Begin Record list

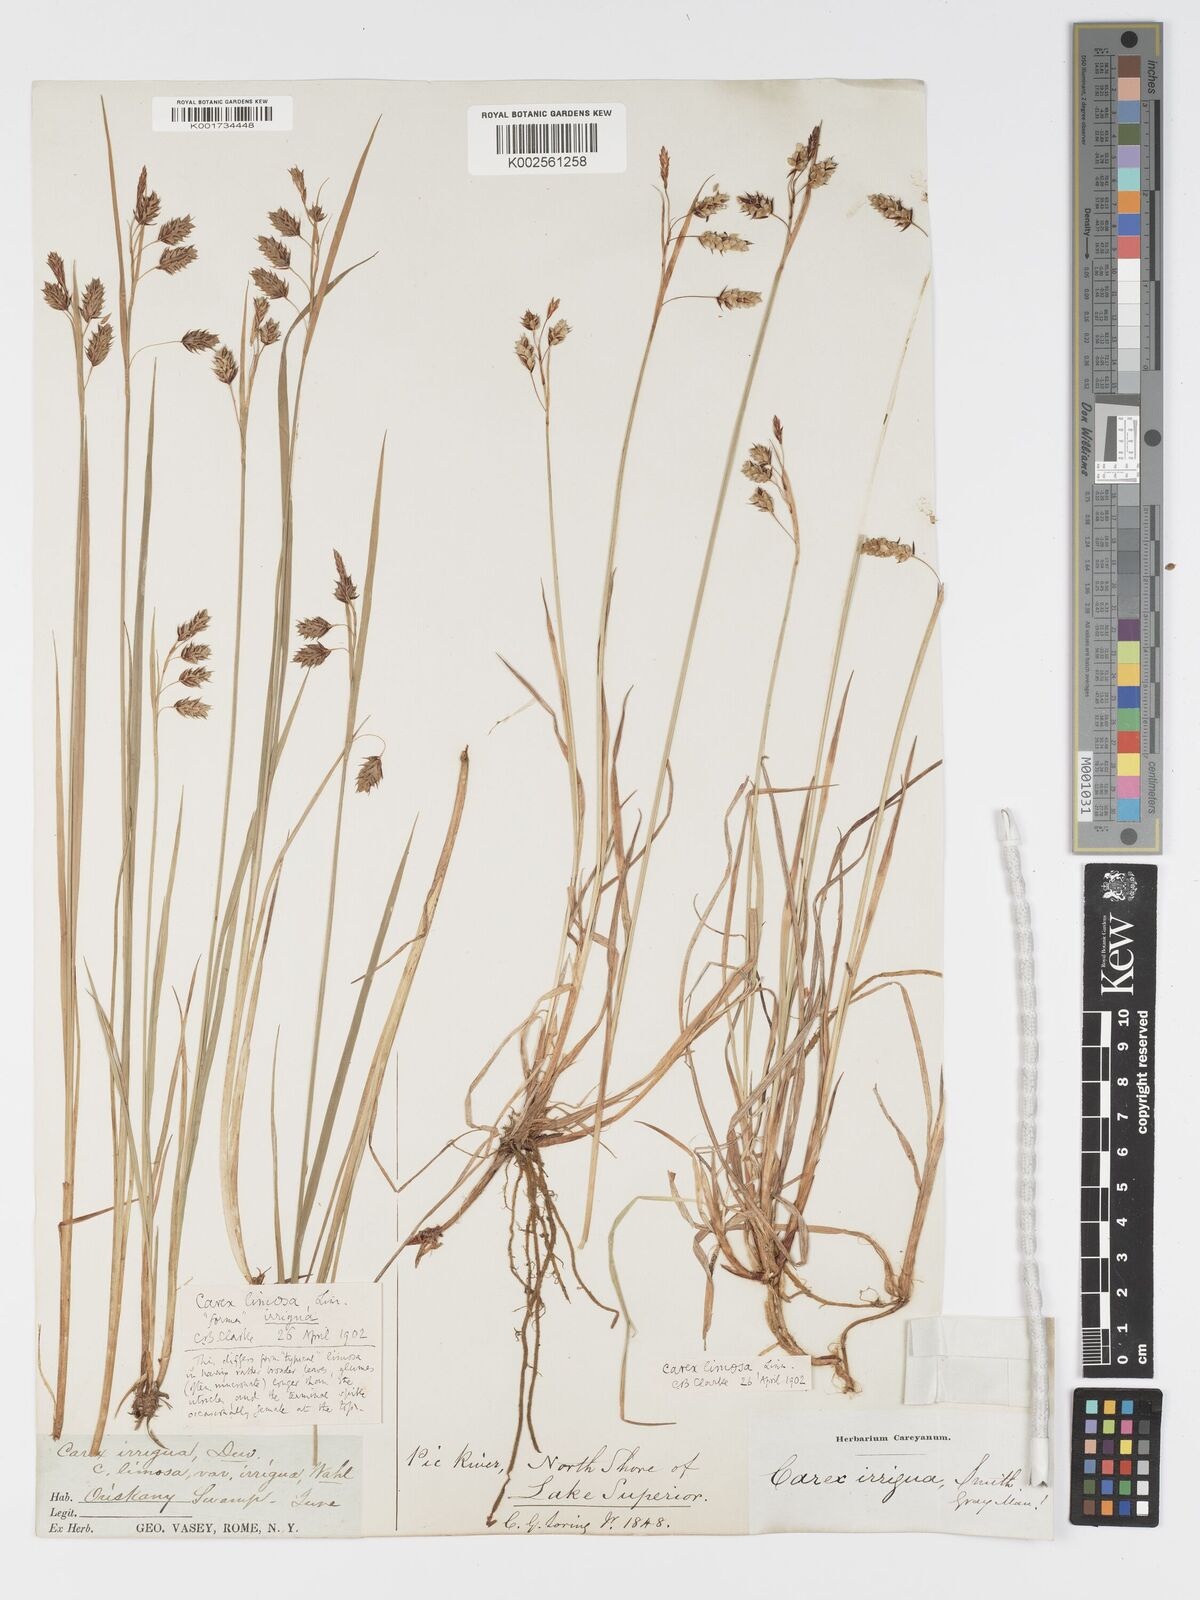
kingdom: Plantae
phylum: Tracheophyta
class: Liliopsida
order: Poales
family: Cyperaceae
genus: Carex
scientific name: Carex limosa
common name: Bog sedge
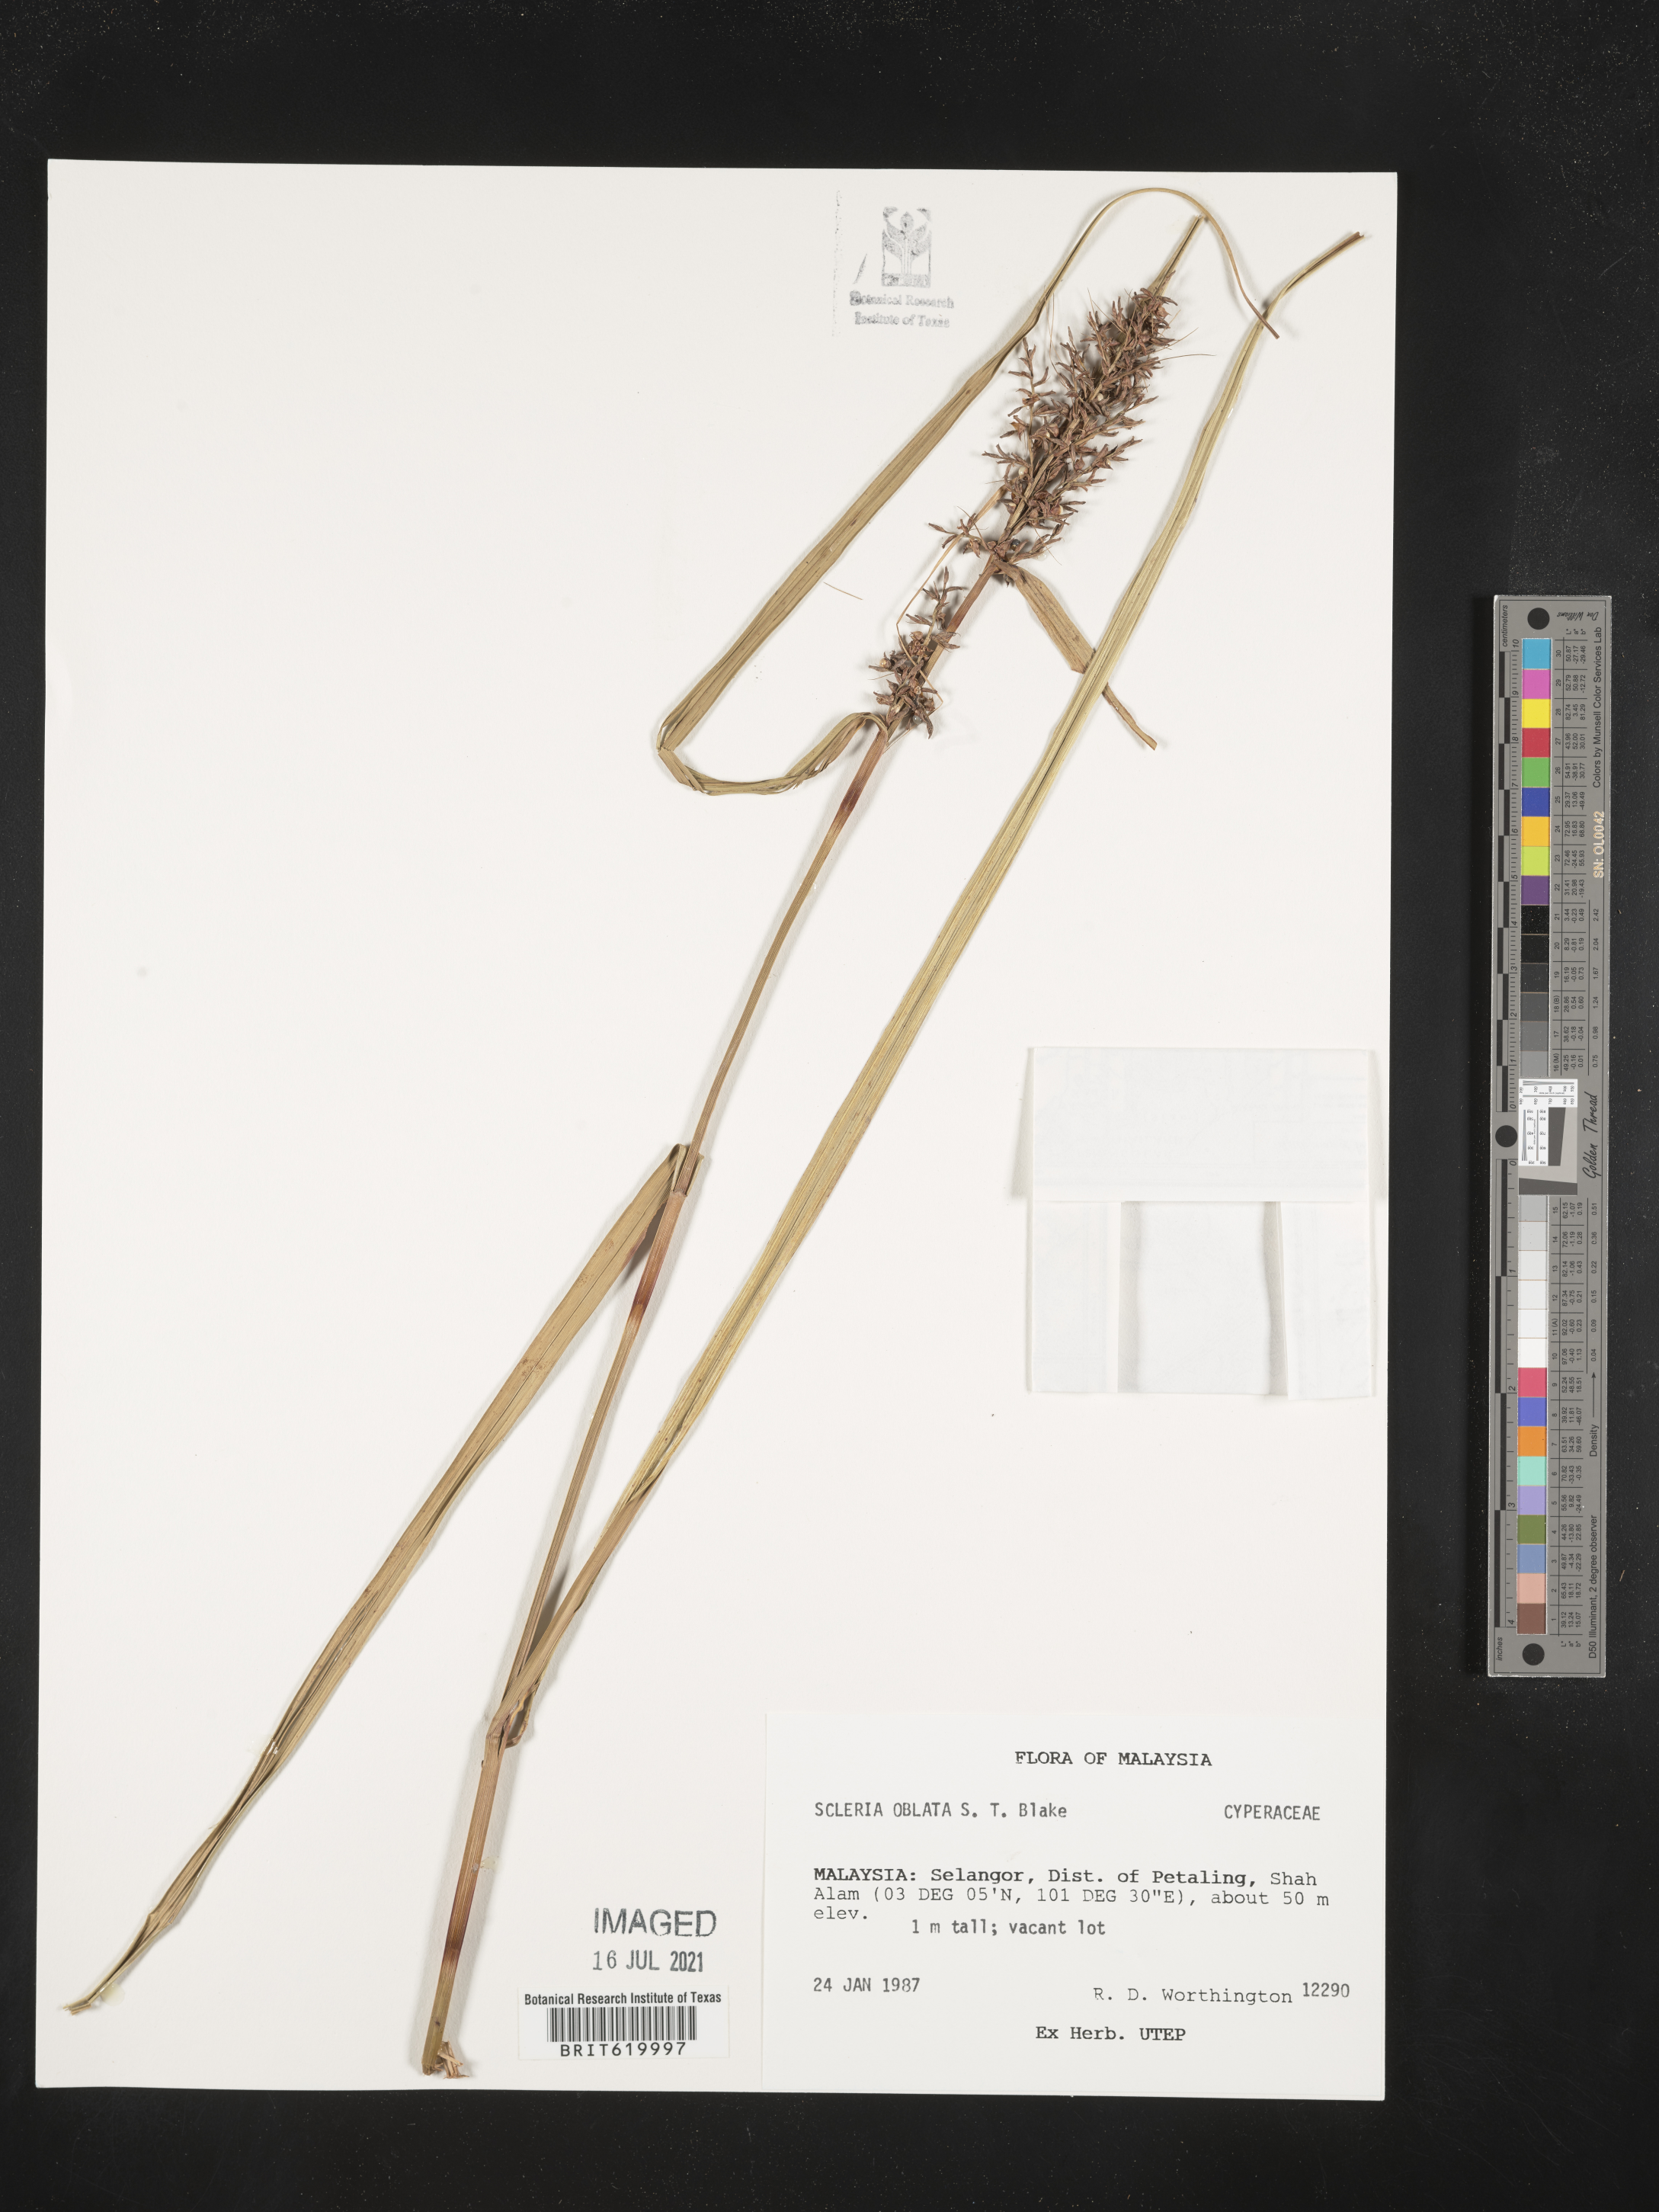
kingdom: Plantae
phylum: Tracheophyta
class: Liliopsida
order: Poales
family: Cyperaceae
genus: Scleria
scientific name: Scleria oblata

End Record list

* _Problem to work on_:
Write out the taxonomy lines of the material again, with "scientific name" renamed to "binomial name" and everything else unchanged. Leave out the pictures.

* _Answer to this problem_:
kingdom: Plantae
phylum: Tracheophyta
class: Liliopsida
order: Poales
family: Cyperaceae
genus: Carex
binomial name: Carex limosa
common name: Bog sedge
kingdom: Plantae
phylum: Tracheophyta
class: Liliopsida
order: Poales
family: Cyperaceae
genus: Scleria
binomial name: Scleria oblata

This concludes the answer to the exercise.